This is a simple data exploration project using SQL and creating a dashboard with Tableau. Its objective is to demonstrate our ability to use these tools in an integrated manner. The database was obtained from the platform Our World in Data.
- SQL Server;
- Microsoft Excel;
- Tableau.
1.1. A SQL Server instance was created using the SQL Server tool with the file obtained from the Our World in Data platform. The server was named "PortFolio Project".
1.2. Several visualizations were generated by selecting columns using different SELECT statements (MAX, MIN, AVG, SUM) and WHERE statements (AND, OR, NOT NULL, LIKE).
1.3. Advanced functions such as CTEs (Common Table Expressions) and temporary tables were utilized.
1.4. Initially, the CREATE VIEW function was considered for the next step of this project, which involves data visualization. However, it was ultimately decided that creating new queries for each visualization planned for the dashboard would be more straightforward.
You can view these steps in the repository's file DA-Covid.sql.
2.1. The data was obtained by executing queries, and the results were saved in separate xlsx files.
These xlsx files can be found in this repository inside the folder named "to_tableau_".
2.2. Microsoft Excel was primarily used for data cleaning and exporting the cleaned data to Tableau. Null values were converted to 0, and dates were formatted to the short date format (MM/DD/YYYY).
3.1. Every .xlsx were imported to Tableau and for every file a visualization was built in a different sheet.
3.2. A Text Table was created displaying the sum of Total Cases, Total Deaths, and Death Percentage for rows and Measure Names for column. This table had colors and lines formatted, and the decimal places for Death Percentage values adjusted by modifying the numbers in fields.
3.2. A Bar Chart with Location as columns and sum of Total Death Count as rows. We sorted the chart by field in descending order to have bars displayed in descending values. We renamed the Location columns to Continent. Edited the axis settings.
3.3. The Geographic Role of Location was changed to Country/Region to obtain a range of new data, such as Latitude and Longitude, in order to create a Map Chart. Location and Percent Population Infected were selected for marks. The colors of this chart were adjusted to represent the degree of infection in each country.
3.4. Sheet 4 - A Time Series Analysis was included: Date (month) for column, row average of Percent Population Infected. A few countries were selected by the severity of COVID infections in their populations, including Brazil, and were differentiated by colors. For the marks, color and label using Location, along with a mark for the Forecast Indicator and a final mark for the label of average Percent of Population Infected.

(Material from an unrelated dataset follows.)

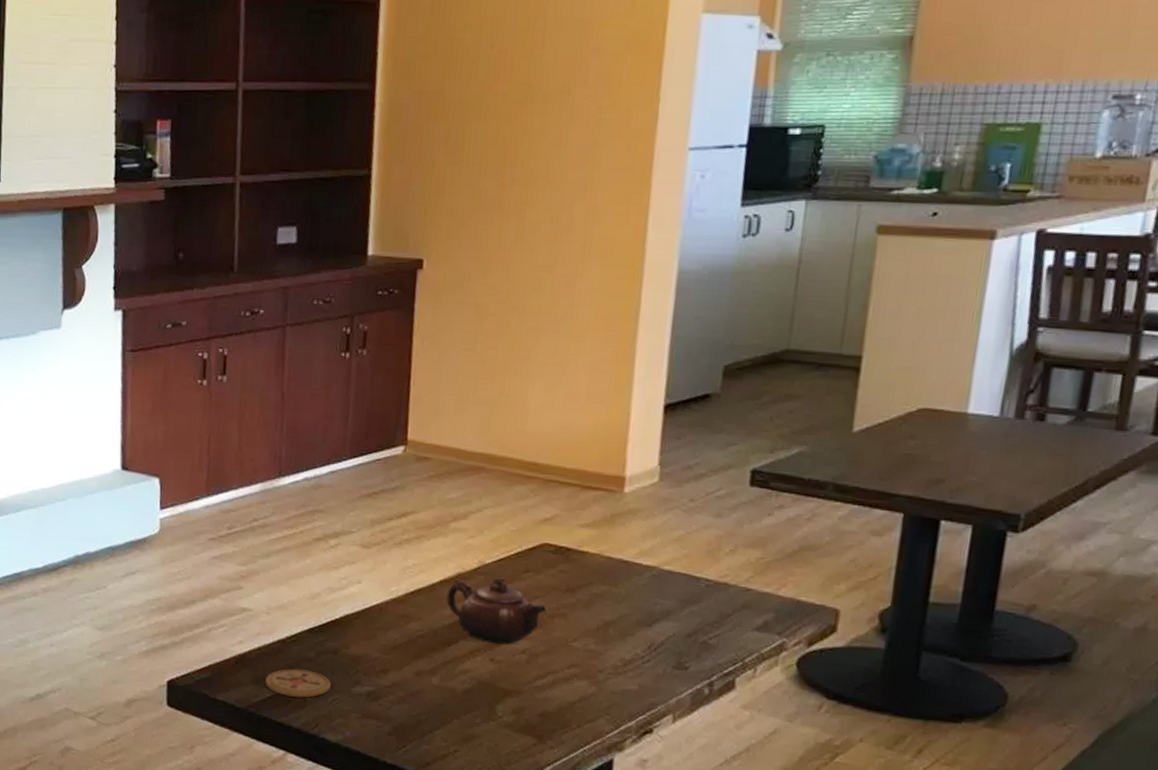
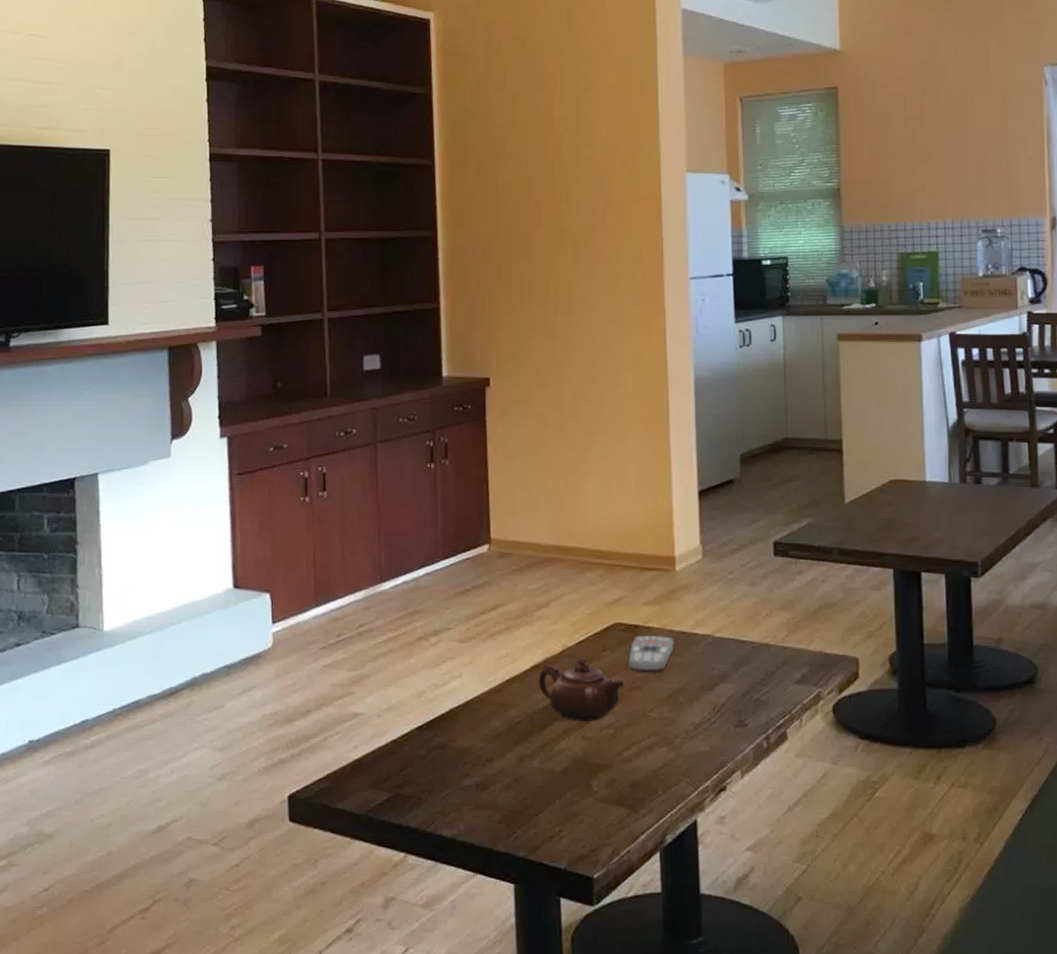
coaster: present [265,668,331,698] -> none [382,768,442,796]
remote control: none [553,560,612,601] -> present [628,636,674,673]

The final version appears as follows:
The final version of the Dashboard can be accessed on the Public Tableau platform by clicking here.
A lot was learned from this project. Tools that I hadn't demonstrated integrated usage experience with were utilized: SQL Server, Microsoft Excel, and Tableau. The final Dashboard was also the result of various experiments, and the knowledge gained can easily be applied in business contexts for Data Analysis or Data Science projects.